**ТЕКСТ:**
☆ ☆ ☆ ☆ ☆

Сколько раз я был счастлив, стоя лицом к лицу с дикой грандиозной природой Центральной Азии.
Тибетская экспедиция В. И. Роборовского, 1893-1895
Участие в экспедиции Пржевальского 1883–1885 гг., как мы уже отмечали, определило дальнейший жизненный путь Козлова. «Из этого двухлетнего, первого для меня путешествия, – вспоминал он в автобиографическом очерке, – я возвратился иным человеком: Центральная Азия стала для меня целью жизни»[64]
. В другой публикации он уточнил: «Здесь, на Тэтунге[65], впервые сознательно пробудилась и моя душа – я познал собственное влечение к красотам дикой горной природы. Природа вообще, центральноазиатская в особенности, завладела мною окончательно»[66].Тибетская экспедиция 1889–1890 гг. под руководством Певцова еще более укрепила его в мысли о правильности сделанного профессионального выбора – стать путешественником-исследователем.

☆ ☆ ☆ ☆ ☆

**ИСХОДНЫЕ ЗАПИСИ:**
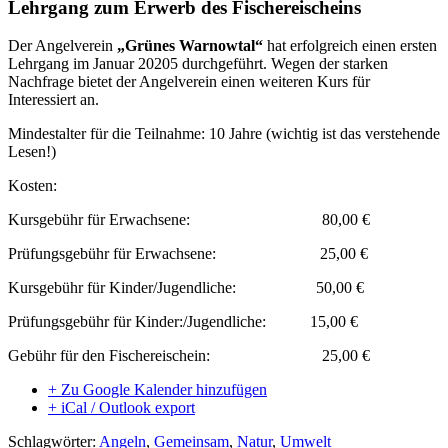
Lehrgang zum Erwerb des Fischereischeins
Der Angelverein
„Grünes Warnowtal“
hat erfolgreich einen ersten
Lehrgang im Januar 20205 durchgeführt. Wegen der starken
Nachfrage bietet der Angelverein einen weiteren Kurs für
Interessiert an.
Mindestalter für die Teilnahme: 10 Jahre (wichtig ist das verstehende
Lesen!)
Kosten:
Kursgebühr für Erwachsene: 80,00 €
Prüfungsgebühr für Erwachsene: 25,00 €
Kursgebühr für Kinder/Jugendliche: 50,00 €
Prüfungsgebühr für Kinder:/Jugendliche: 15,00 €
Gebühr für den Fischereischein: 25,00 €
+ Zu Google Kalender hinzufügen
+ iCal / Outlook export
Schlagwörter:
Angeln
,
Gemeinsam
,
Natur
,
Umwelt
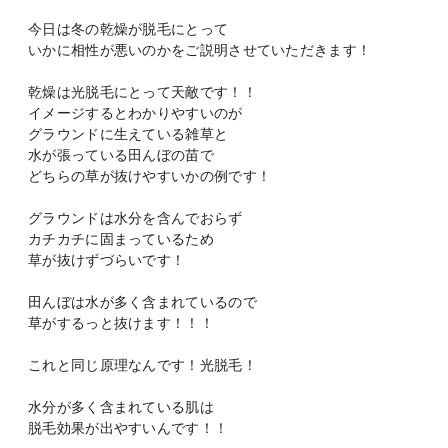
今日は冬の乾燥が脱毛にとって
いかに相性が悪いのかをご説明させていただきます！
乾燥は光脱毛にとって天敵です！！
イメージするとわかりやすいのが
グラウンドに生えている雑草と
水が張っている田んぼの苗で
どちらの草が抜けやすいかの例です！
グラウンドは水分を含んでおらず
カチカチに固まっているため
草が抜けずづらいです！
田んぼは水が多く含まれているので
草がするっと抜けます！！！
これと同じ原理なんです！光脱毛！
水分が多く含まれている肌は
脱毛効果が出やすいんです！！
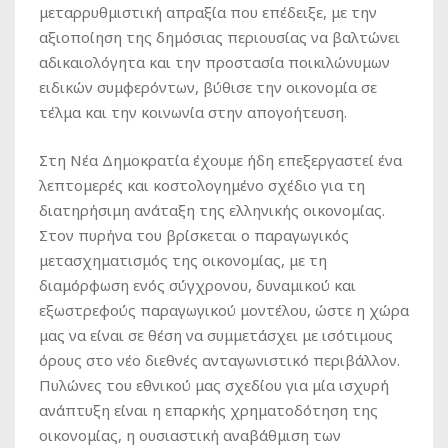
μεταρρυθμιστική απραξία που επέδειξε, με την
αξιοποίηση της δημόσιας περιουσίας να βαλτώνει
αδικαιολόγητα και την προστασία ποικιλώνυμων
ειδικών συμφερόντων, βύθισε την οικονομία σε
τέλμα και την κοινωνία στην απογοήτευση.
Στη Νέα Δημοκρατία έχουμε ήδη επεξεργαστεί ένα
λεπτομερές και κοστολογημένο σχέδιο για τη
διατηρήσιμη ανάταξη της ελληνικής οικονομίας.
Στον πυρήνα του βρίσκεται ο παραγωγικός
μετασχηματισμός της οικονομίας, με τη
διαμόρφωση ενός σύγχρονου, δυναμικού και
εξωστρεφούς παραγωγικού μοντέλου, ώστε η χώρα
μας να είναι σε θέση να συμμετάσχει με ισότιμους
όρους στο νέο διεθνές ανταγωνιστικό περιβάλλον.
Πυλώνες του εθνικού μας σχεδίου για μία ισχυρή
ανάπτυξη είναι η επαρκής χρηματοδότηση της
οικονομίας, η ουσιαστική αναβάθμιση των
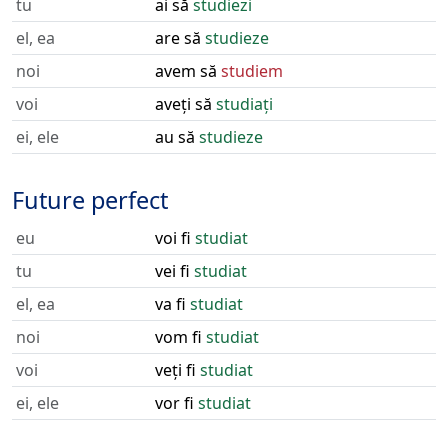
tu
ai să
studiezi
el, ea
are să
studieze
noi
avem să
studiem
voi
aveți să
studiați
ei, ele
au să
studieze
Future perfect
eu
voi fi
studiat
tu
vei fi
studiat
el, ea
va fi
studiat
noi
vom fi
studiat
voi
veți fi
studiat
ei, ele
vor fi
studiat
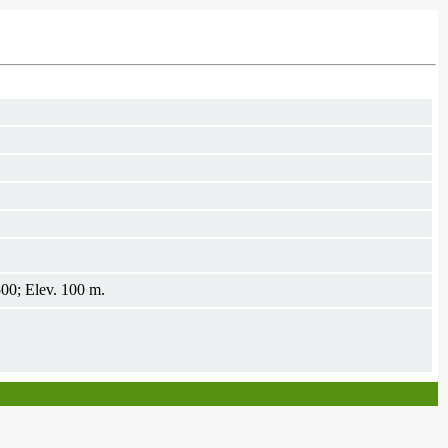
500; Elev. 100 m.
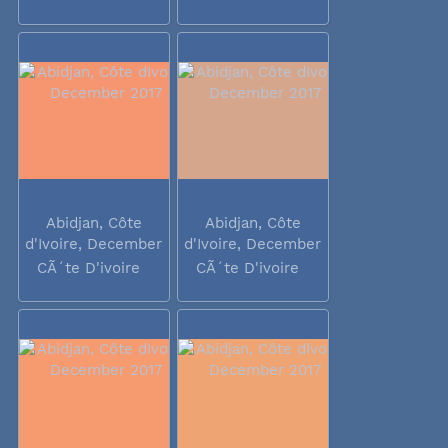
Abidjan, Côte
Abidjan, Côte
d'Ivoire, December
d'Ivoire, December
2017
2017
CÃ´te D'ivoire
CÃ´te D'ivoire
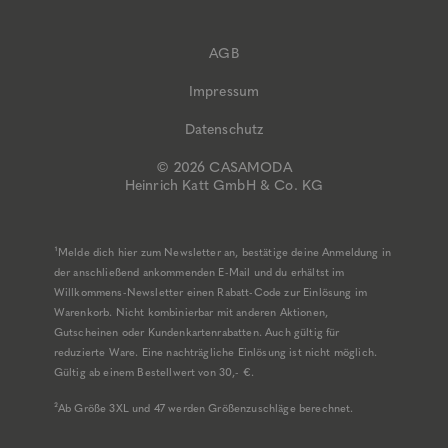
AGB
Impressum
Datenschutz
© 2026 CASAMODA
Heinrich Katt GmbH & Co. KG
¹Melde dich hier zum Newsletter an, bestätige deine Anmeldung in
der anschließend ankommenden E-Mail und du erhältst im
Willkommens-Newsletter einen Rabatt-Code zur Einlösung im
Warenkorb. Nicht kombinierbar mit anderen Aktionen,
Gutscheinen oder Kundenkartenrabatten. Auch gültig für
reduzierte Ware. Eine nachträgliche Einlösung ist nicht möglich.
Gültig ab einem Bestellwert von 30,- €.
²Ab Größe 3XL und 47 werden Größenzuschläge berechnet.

☆ ☆ ☆ ☆ ☆

**ЗАДАНИЕ:** Изложите текст о Козлове в двух предложениях. Записи — это отдельный материал, не связанный с текстом.

**ОТВЕТ К ЗАДАНИЮ:** Участие в экспедиции Пржевальского 1883–1885 гг. определило жизненный путь Козлова: по его словам, он вернулся иным человеком, и Центральная Азия стала целью его жизни. Тибетская экспедиция 1889–1890 гг. под руководством Певцова еще больше укрепила его в мысли, что он сделал правильный выбор, решив стать путешественником-исследователем.